195 years since the discovery of Antarctica

Engraving made by L. Bykov. F. Bellinsgauzen & M. Lazarev off the Antarctica shores

July 1819, two Russian military sloops – “Vostok” (East) and “Mirny” (Peaceful) left Kronstadt for the first Antarctic expedition. Main task of the voyage was to prove or belie existence of the continent of Antarctica. Faddey Bellinsgauzen led the expedition and captained “Vostok”. Mikhail Lazarev was the captain of “Mirny”.

In early XIX century ships of the Russian navy accomplished a number of circumnavigations. These expeditions enriched world science with geographical discoveries, especially in the Pacific Ocean. But vast spaces of Southern Hemisphere still remained “blank” on the World maps. Existence of southern continent was only theoretical until 1820.

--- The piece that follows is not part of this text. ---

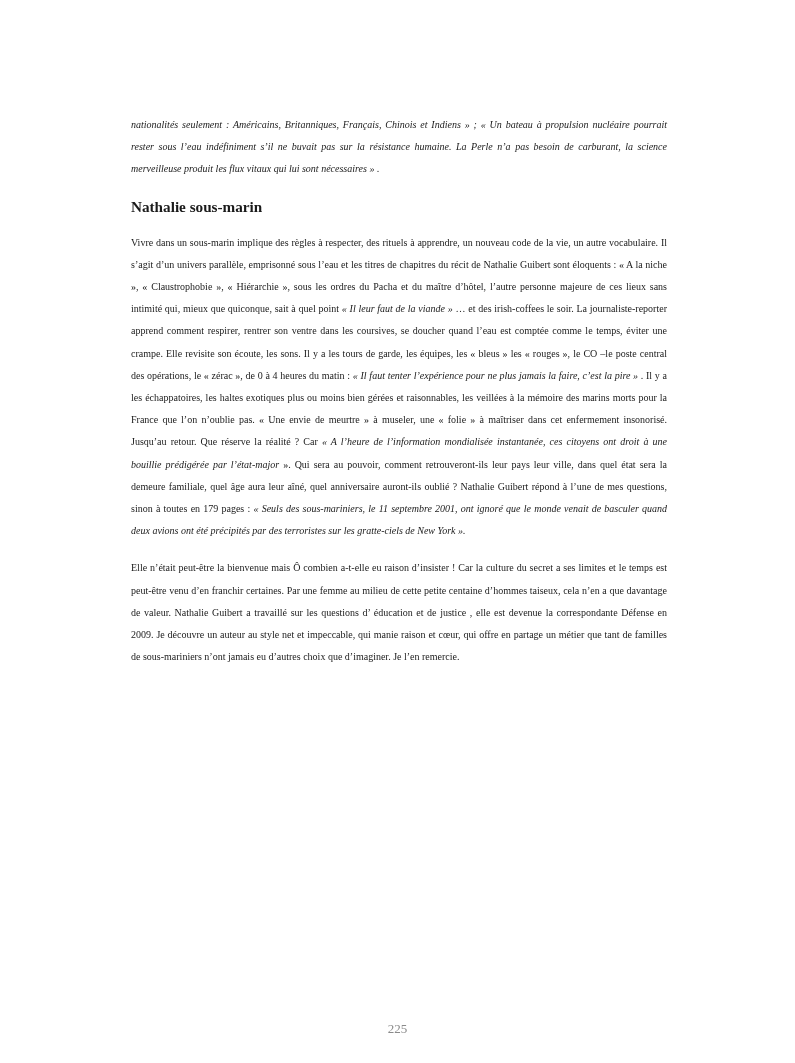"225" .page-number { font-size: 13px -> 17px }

27 January 1820, ships passed the South Polar Circle and next day Bellinsgauzen made a record in his diary: “While continuing our way southwards, at noon, 69°21'28"S and 2°14'50"W we encountered ice which appeared to us through falling snow as white clouds”. Lazarev was seeing the picture more clearly from his sloop: “We encountered hardened ice of great height…it stretches as far as one’s vision could reach”. These lines became the first description of Antarctica.

Results of Bellinsgauzen and Lazarev circumnavigation considered to be of the most important in the history of geographic explorations. During the expedition its members circuited the whole continent of Antarctica, discovered and put on map many new islands and lands, collected unique ethnographic collection that nowadays deposited in the University of Kazan, draw number of fascination views of Antarctica and animals inhabiting it.

Marginal sea of the Pacific Ocean near Antarctica shores was named after Bellinsgauzen. The first Russian polar station on the King George Island near the shores of Western Antarctica also bears the name of famous navigator.